Not every goal applies to each assessment.

Goal Excellent (5 points) Average (3 points) Poor (1 point)
Identification The complete and correctly spelled names of the participants are given. The activity is clearly identified. At least one partial name is given on spelled incorrectly. The activity is identified. No complete names are given or the activity is not identified.
Completeness All questions are answered completely. One or more questions are partially answered or completely missing. Two or more questions are missing or partially complete.
Correctness There are 0 or 1 errors in the output or descriptions. There are 2 or 3 errors in the output or descriptions. There are more than 3 errors in the output or descriptions.
Organization The documents are clearly laid out in an organized fashion and different sections are easily identified. The document is mostly in an organized fashion, section titles may be sporadic or disorganized. The document is not organized into sections or the section titles don't apply to the material in those sections.
Annotation All computer generated output is clearly labeled and explained One or more sections of computer output are missing labels or explanation No computer output is labeled or explained.
Practice Problems Most of the questions can be completely and correctly answered on the first attempt. Most questions can be correctly and correctly answered, although more than one attempt may be necessary Most questions can not be answered correctly or completely, even with repeated attempts
Participation The student participates in class and completes the one minute feedback assessments The student either participates in class or completes the one minute feedback assessments The student neither participates in class nor complete the one minute feedback assessments


  1. The student's performance will be matched to the closest category (excellent, average, poor).

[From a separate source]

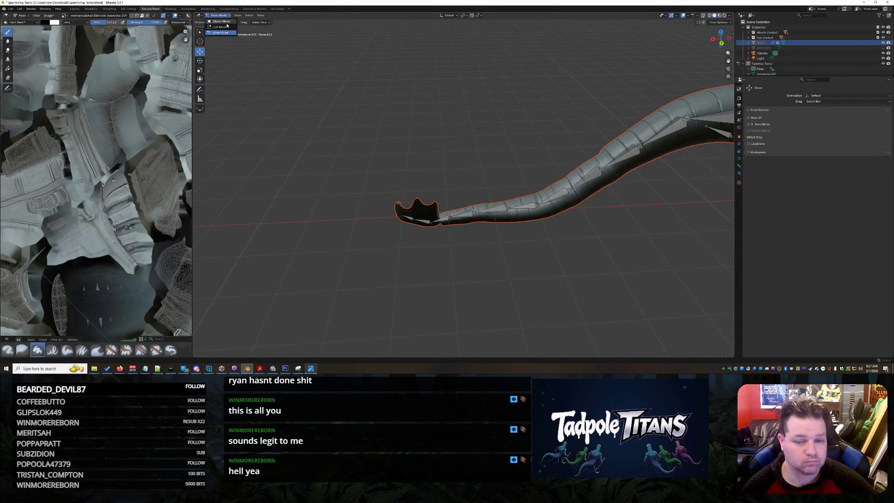
pyautogui.click(221, 22)
pyautogui.click(229, 17)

  2. Should the performance fall equally between two categories, it is possible to receive the average point assignment. Even though there are five possible points, there are only three categories so it doesn't become difficult to distinguish one level of performance from another.
  3. Although the 5 - 3 - 1 scale is used, individual components may be weighted to achieve the point assignment for the assessment.
  4. Not all assessments are graded. Some are simply so that you can better understand the material.